Freud’un megalomaniyi psikanalize engel gördüğü yerde, 20. yüzyılın ikinci yarısında hem Amerika’da hem de İngiltere’deki Kleincılar, “megalomaniyi yeniden düşünme, bir engeli nesne ilişkileri ve savunma mekanizmalarına bağlı karmaşık bir organizma haline getirme” çabasına girdi, bunu “tedavi için yeni beklentiler” sunmak için yapıyor gibiydiler.

Heinz Kohut, normal gelişimin parçası olarak “narsistik hastaların megalomanisi” ile ilgilendi. Buna karşın Kernberg, Herbert Rosenfeld ve John Steiner’ın yaptığı gibi, “şişirilmiş kendilik” durumunu patolojik, çarpıklaşmış gelişimin bir örneği olarak gördü. “Megalomani (Freud’un terimi), şişirilmiş benlik (Kohut ve Kernberg''in terimi) ya da tüm güçlü kendilik ( Rosenfeld''in terimi) söz konusu olduğunda bir anlaşmazlık var: Gelişimsel bir aksama mı yoksa patolojik bir oluşum mu?

Gündelik Yaşam

Gündelik Yaşam

Patolojik formlarına ek olarak megalomani, hayal kırıklığı, terk edilme, kayıp ya da bir nesnenin ortadan kaybolmasıyla bağlantılı zor durumlarla başa çıkma yolu olarak herhangi bir birey tarafından günlük hayatta kullanılır. Bu bağlamda, megalomaniyi objeden ayrılma sonucu yaşanan kaygıya karşı gösterilen manik savunmanın aşırı bir biçimi olarak görebiliriz.
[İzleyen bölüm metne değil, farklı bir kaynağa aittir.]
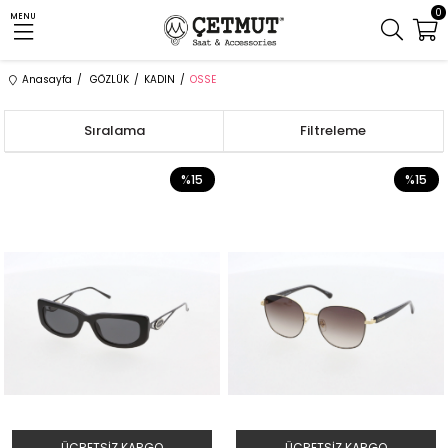
0
MENU
Anasayfa
GÖZLÜK
KADIN
OSSE
Sıralama
Filtreleme
%15
%15
ÜCRETSIZ KARGO
ÜCRETSIZ KARGO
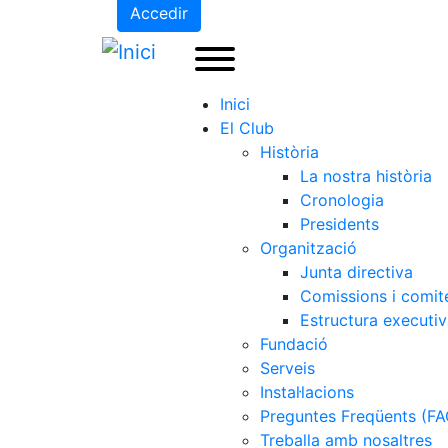
Accedir
Inici
El Club
Història
La nostra història
Cronologia
Presidents
Organització
Junta directiva
Comissions i comit
Estructura executi
Fundació
Serveis
Instal·lacions
Preguntes Freqüents (FA
Treballa amb nosaltres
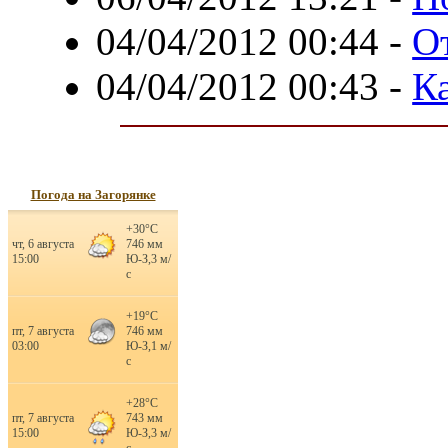
04/04/2012 00:44
-
О
04/04/2012 00:43
-
К
Погода на Загорянке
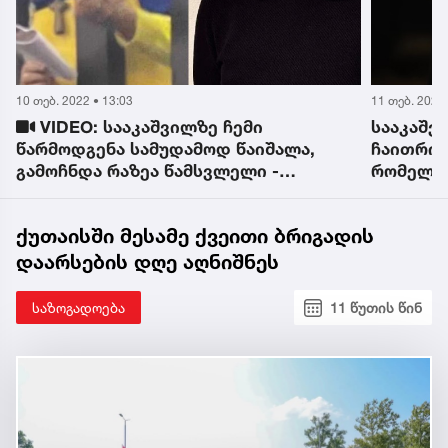
10 თებ. 2022 • 13:03
11 თებ. 2022 
VIDEO: სააკაშვილზე ჩემი
სააკაშვ
წარმოდგენა სამუდამოდ წაიშალა,
ჩაითრიო
გამოჩნდა რაზეა წამსვლელი -
რომელში
დომენიკ მანგო
წულუკია
ქუთაისში მესამე ქვეითი ბრიგადის
დაარსების დღე აღნიშნეს
საზოგადოება
11 წუთის წინ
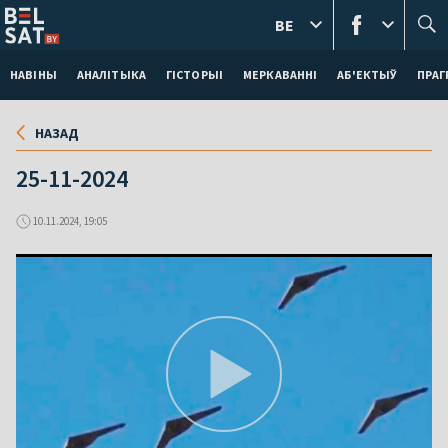
BE
НАВІНЫ
АНАЛІТЫКА
ГІСТОРЫІ
МЕРКАВАННI
АБ'ЕКТЫЎ
ПРАГ
НАЗАД
25-11-2024
10.11.2024, 19:05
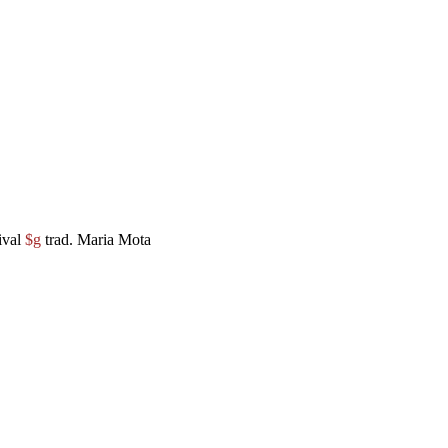
ival
$g
trad. Maria Mota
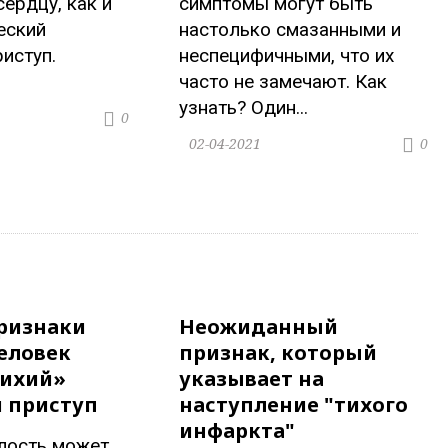
сердцу, как и
симптомы могут быть
еский
настолько смазанными и
иступ.
неспецифичными, что их
часто не замечают. Как
узнать? Один...
0
02-04-2021
0
ризнаки
Неожиданный
человек
признак, который
тихий»
указывает на
 приступ
наступление "тихого
инфаркта"
лость может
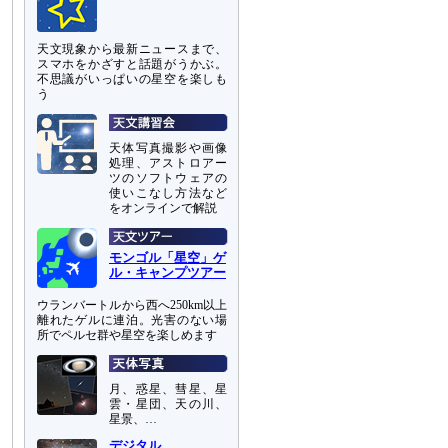
天文現象から最新ニュースまで、
スマホをかざすと話題がうかぶ。
不思議がいっぱいの星空を楽しも
う
天体写真撮影や画像
処理、アストロアー
ツのソフトウェアの
使いこなし方法など
をオンラインで解説
モンゴル「星空」ゲ
ル・キャンプツアー
ウランバートルから西へ250km以上
離れたゲルに連泊。光害のない場
所でペルセ群や星空を楽しめます
月、惑星、彗星、星
雲・星団、天の川、
星景、…
デジタル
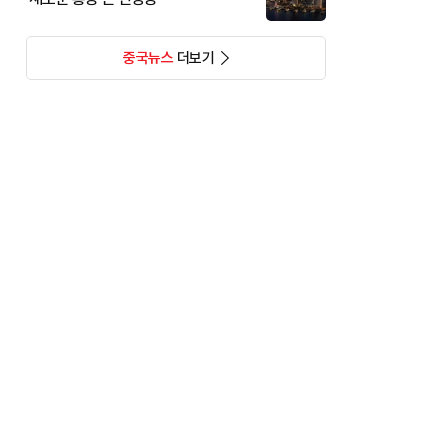
중국뉴스
더보기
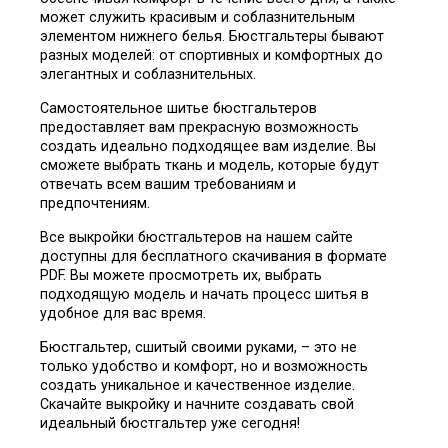
может служить красивым и соблазнительным
элементом нижнего белья. Бюстгальтеры бывают
разных моделей: от спортивных и комфортных до
элегантных и соблазнительных.
Самостоятельное шитье бюстгальтеров
предоставляет вам прекрасную возможность
создать идеально подходящее вам изделие. Вы
сможете выбрать ткань и модель, которые будут
отвечать всем вашим требованиям и
предпочтениям.
Все выкройки бюстгальтеров на нашем сайте
доступны для бесплатного скачивания в формате
PDF. Вы можете просмотреть их, выбрать
подходящую модель и начать процесс шитья в
удобное для вас время.
Бюстгальтер, сшитый своими руками, – это не
только удобство и комфорт, но и возможность
создать уникальное и качественное изделие.
Скачайте выкройку и начните создавать свой
идеальный бюстгальтер уже сегодня!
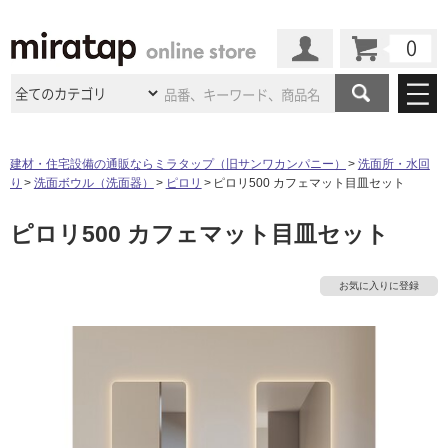
カート
マイページ
商品カテゴリ
建材・住宅設備の通販ならミラタップ（旧サンワカンパニー）
洗面所・水回
り
洗面ボウル（洗面器）
ピロリ
ピロリ500 カフェマット目皿セット
施工事例
洗面所・水回り
タイル
ピロリ500 カフェマット目皿セット
ショールーム
施工事例
法人案件納入事例
キッチン
浴室（風呂・
バスルー
ム）・
トイレ
ショールームの
ご案内
東京
ショールーム
お気に入りに登録
ミラタップ
のあるくらし
お客様訪問
インタビュー
ドア（扉）・
建具・玄関
サポート
扉
エクステリア
（外構）
大阪
ショールーム
仙台
ショールーム
店舗・施設事例
その他サービス
ご利用ガイド
初めての方へ
ウッドデッキ
フローリング・
床材
名古屋
ショールーム
京都
ショールーム
ミラタップと
創る家
工事会社紹介
Coziコンシ
よくある質問
お問い合わせ
ASOLIE
ェルジュ
収納
インテリア・
家具
福岡
ショールーム
札幌スマート
ショールー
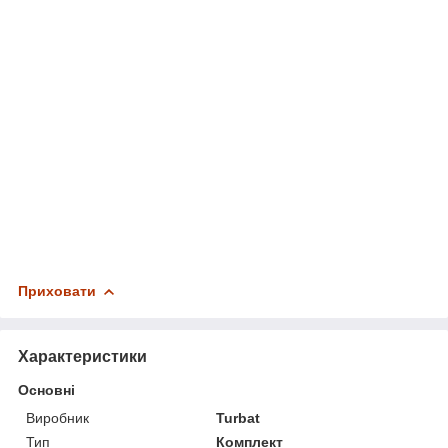
Приховати
Характеристики
Основні
Виробник
Turbat
Тип
Комплект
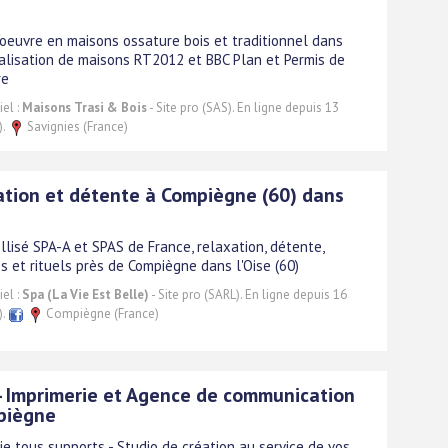
'oeuvre en maisons ossature bois et traditionnel dans
Réalisation de maisons RT2012 et BBC Plan et Permis de
re
el :
Maisons Trasi & Bois
- Site pro (SAS). En ligne depuis 13
).
Savignies (France)
tion et détente à Compiègne (60) dans
llisé SPA-A et SPAS de France, relaxation, détente,
 et rituels près de Compiègne dans l'Oise (60)
el :
Spa (La Vie Est Belle)
- Site pro (SARL). En ligne depuis 16
).
Compiègne (France)
- Imprimerie et Agence de communication
piègne
ie tous supports - Studio de création au service de vos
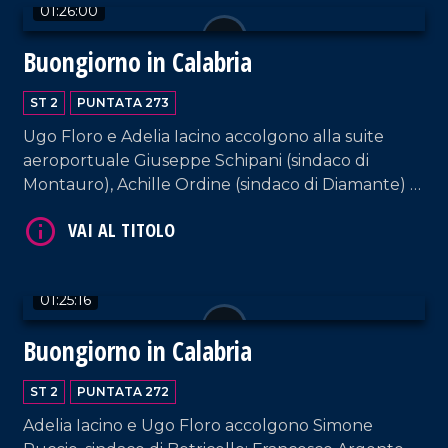
01:26:00
Buongiorno in Calabria
VAI AL TITOLO
ST 2
PUNTATA 273
Ugo Floro e Adelia Iacino accolgono alla suite
aeroportuale Giuseppe Schipani (sindaco di
Montauro), Achille Ordine (sindaco di Diamante) e
il sindaco di Parghelia, Antonio Landro.
01:25:16
VAI AL TITOLO
Buongiorno in Calabria
ST 2
PUNTATA 272
Adelia Iacino e Ugo Floro accolgono Simone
Sosyal dünyada megalomani, güç sarhoşları ya da kontrol hastası diktatörler, bazı üst yöneticiler, politikacılar ve ordu generallerinin bir özelliği olabilir. Buna benzer bütün şahısların “büyük bir ego”su olduğu söylenebilir. “Aslında bir bebeğin egosu yetersiz derecede küçülmüştür, yani onlar yanlış hesap yapmaya, insanları incitmeye ya da Rusya’yı işgal etmeye daha meyillidir.”

Tedavi

Tedavi

Maalesef, megalomani hastası olan biri kendini incelemekle ya da kişisel değişimle ilgili olmayabilir, bu yüzden çözümleri konuşmanın etkinliği ilaçlardan daha düşük olabilir.

Analizlerle ilgili diğer bir zorluk da aktarımda yaşanıyor: “Eğer psikanalistte herhangi bir megalomani ya da otoritecilik eğilimi varsa hastanın psikanaliste verdiği karşılık bunları güçlendirebilir.”

Büyük İskender

Son yılları boyunca ve özellikle Hephaestion’un ölümünden sonra Büyük İskender megalomani ve paranoya belirtileri sergilemeye başladı. Olağanüstü başarıları, kendi tarif edilemez kader hissi ve arkadaşlarının pohpohlaması bir araya gelerek bu etkiyi oluşturdu.